▶ **Teks Sumber**:
Pada awal abad ke-20, kasus rabies di Hindia-Belanda terus mengalami peningkatan. Anjing kampung yang dipelihara penduduk bumiputra dituduh sebagai biang kerok penyebaran virus ini. Pembantaian terhadap anjing-anjing kampung pun menjadi tidak terelakan.
Posisi Anjing dalam Kehidupan Masyarakat Hindia-Belanda
Memasuki abad ke-20, memelihara anjing menjadi trend yang tengah hits di Hindia-Belanda. H.W. Ponder, dalam kunjungannya ke Jawa pada 1930-an, menemukan bahwa jalanan di kota-kota besar Jawa dipenuhi orang-orang Eropa yang mengajak jalan-jalan anjing peliharaannya.
Berbagai jenis anjing, seperti Jepang, Peking, Asaltian, dan King Charles menghiasi jalanan di Jawa. Bagi orang Eropa saat itu, memelihara anjing tidak hanya menunjukkan status sosial, tetapi juga keluarga baru.
Sebagai anggota keluarga, anjing peliharaan ini dirawat dengan penuh perhatian oleh para pembantu keluarga Eropa. Pemandangan ini sering kali diabadikan dalam foto keluarga Eropa di Hindia-Belanda.
Sementara itu, di kalangan penduduk bumiputra, anjing telah lama menjadi hewan peliharaan jauh sebelum kedatangan bangsa Eropa. Namun, posisi anjing bagi keluarga bumiputra berbeda bila dibandingkan dengan orang Eropa. Mereka tidak diperlakukan layaknya anggota keluarga, tetapi sebagai hewan peliharaan sekaligus penjaga yang harus hadir dalam setiap rumah.

▶ **Petunjuk**:
1 – Menurut teks sumber tentang anjing di Hindia-Belanda, siapa yang merawat anjing peliharaan keluarga Eropa?
2 – Tuliskan lanjutan teks sumber tentang anjing di Hindia-Belanda, dimulai tepat setelah kalimat terakhirnya.

▶ **Kumpulan Entri**:
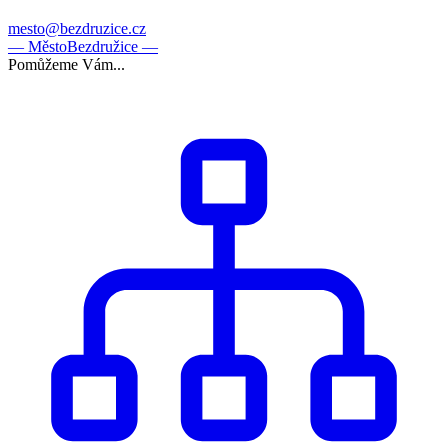
mesto@bezdruzice.cz
— Město
Bezdružice —
Pomůžeme Vám...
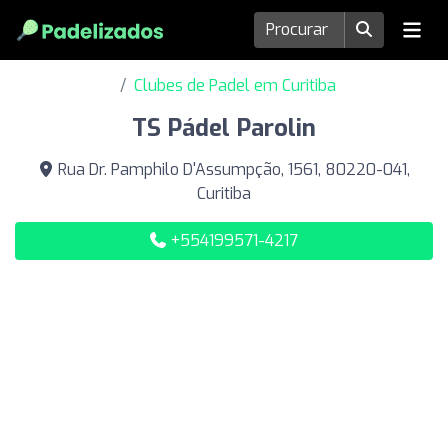
Clubes de Padel em Curitiba
TS Pádel Parolin
Rua Dr. Pamphilo D'Assumpção, 1561, 80220-041,
Curitiba
+554199571-4217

▶ **Jawaban per Tugas**:
1 – Para pembantu keluarga Eropa.

2 –
Ponder menceritakan bahwa anjing kampung hampir selalu terlihat di setiap sudut perkampungan. Kadang kala mereka menggonggong dan menjadi agresif apabila melihat orang Eropa.
Sayangnya, kondisi anjing orang Eropa dan bumiputra berbanding terbalik. Seperti yang telah disinggung sebelumnya, perawatan rutin terhadap anjing Eropa membuat mereka tampak sehat dan bersih.
Sebaliknya, anjing kampung, yang kebanyakan berasal dari jenis Paria India atau Mongrels Bali, justru tidak terawat dan kotor. Kondisi ini pada akhirnya menjadikan mereka sebagai mediator penyebaran rabies.
Kasus Rabies dan Penanganannya
Rabies sebenarnya bukanlah penyakit baru, penyakit ini telah menghantui umat manusia, setidaknya sejak 2000SM. Catatan tertulis pertama tentang penyakit ini dapat ditemukan dalam Mesopotamia Codex of Eshnunna yang ditulis sekitar 1930SM.
Dalam kodeks tersebut, pemilik anjing yang menunjukkan gejala rabies harus mengambil tindakan pencegahan terhadap gigitan. Apabila anjing itu menggigit orang lain hingga meningggal, pemiliknya mendapat denda berat.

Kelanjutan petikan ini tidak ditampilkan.